2) I felt their equities were concentrated in businesses that were highly susceptible to failure should the virus effects be worse or longer term than what actually transpired. (Restaurants, a shipping business with huge China-based clients, an Indian travel agency, etc.)

 

it wasn’t until I saw the massive buybacks, the ability to sell off parts of their insurers to friends to raise quick cash, etc that I had the confidence to really back up the truck. The stock was in the $400s by that point, but I don’t regret being a little slow to the party. 

As mentioned before, the TRS was what convinced me.  And of course, Viking!

Posted
2 hours ago, 73 Reds said:

As mentioned before, the TRS was what convinced me.  And of course, Viking!

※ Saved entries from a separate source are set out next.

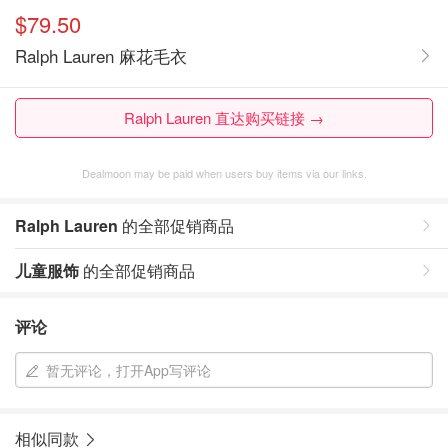
$79.50
Ralph Lauren 麻花毛衣
Ralph Lauren 直达购买链接 →
Dealmoon may be paid when users buy items via our links.
Ralph Lauren
的全部促销商品
儿童服饰
的全部促销商品
评论
暂无评论，打开App写评论
相似同款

I have a tendency to harvest my flowers and water my weeds. Had it not been for Viking, there's a solid chance I'd have harvested some of my Fairfax when it it US$1K or thereabouts. The fact that I didn't has allowed me to be notably closer to retirement than I'd have been otherwise.

 

-Crip

Posted
48 minutes ago, Crip1 said:

I have a tendency to harvest my flowers and water my weeds. Had it not been for Viking, there's a solid chance I'd have harvested some of my Fairfax when it it US$1K or thereabouts. The fact that I didn't has allowed me to be notably closer to retirement than I'd have been otherwise.

 

-Crip

Viking convinced me to increase my investment in Fairfax at least ten-fold.  Initially it was just a stock that looked too damn cheap.  His targeted, yet detailed analysis is second to none.  I don't have the patience to pore through years worth of 10Ks (yeah, blasphemy on an investment board) and his analysis cuts to the chase.  

Posted
2 hours ago, villainx said:

I go off the vibe here and I increased position 5x.

 

Just kidding about vibe, but I'm not as rigorous as I should be.


Fairfax has been back of the napkin math since @kodiak  encouraged me to take a look in January 2021.